When a line of the listing below has the string "Honda" in it, copy that line.
#####
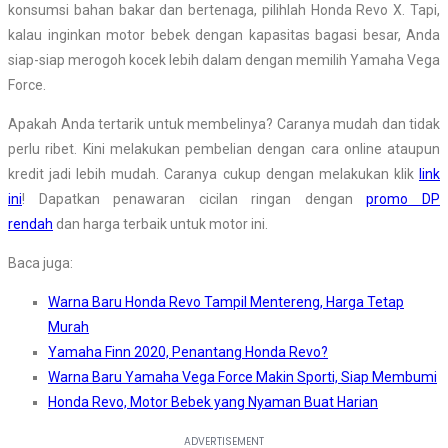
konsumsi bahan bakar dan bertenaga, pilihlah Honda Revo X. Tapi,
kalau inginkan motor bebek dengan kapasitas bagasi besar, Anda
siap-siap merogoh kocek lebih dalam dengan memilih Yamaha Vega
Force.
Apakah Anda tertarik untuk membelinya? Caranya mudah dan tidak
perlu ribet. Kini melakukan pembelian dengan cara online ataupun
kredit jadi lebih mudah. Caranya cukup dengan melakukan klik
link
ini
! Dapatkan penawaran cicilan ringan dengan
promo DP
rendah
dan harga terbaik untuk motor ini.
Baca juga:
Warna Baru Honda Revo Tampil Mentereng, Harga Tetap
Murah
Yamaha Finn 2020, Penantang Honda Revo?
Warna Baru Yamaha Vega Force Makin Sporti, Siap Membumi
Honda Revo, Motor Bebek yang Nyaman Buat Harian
#####
▸ **Problem solution**:
konsumsi bahan bakar dan bertenaga, pilihlah Honda Revo X. Tapi,
Warna Baru Honda Revo Tampil Mentereng, Harga Tetap
Yamaha Finn 2020, Penantang Honda Revo?
Honda Revo, Motor Bebek yang Nyaman Buat Harian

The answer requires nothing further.